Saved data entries

· · ·

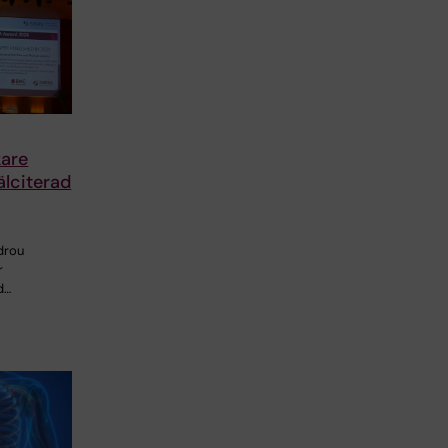
are
älciterad
drou
r
d…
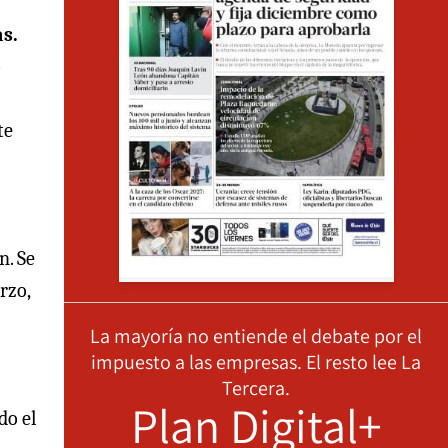
s.
o
te
n. Se
rzo,
La mayoría no entiende el debate por el
impuesto a las empresas. El resto lee La
Tercera.
Plan Digital+
do el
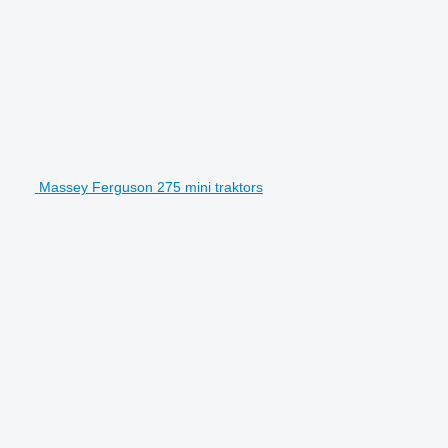
Massey Ferguson 275 mini traktors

· · ·

- PROBLEM DESCRIPTION: Extract every line of text from all the entries above, copied word for word, and leave the pictures out of your answer.

- YOUR RESPONSE:
are
älciterad
drou
r
d…
s.
o
te
n. Se
rzo,
La mayoría no entiende el debate por el
impuesto a las empresas. El resto lee La
Tercera.
Plan Digital+
do el
Massey Ferguson 275 mini traktors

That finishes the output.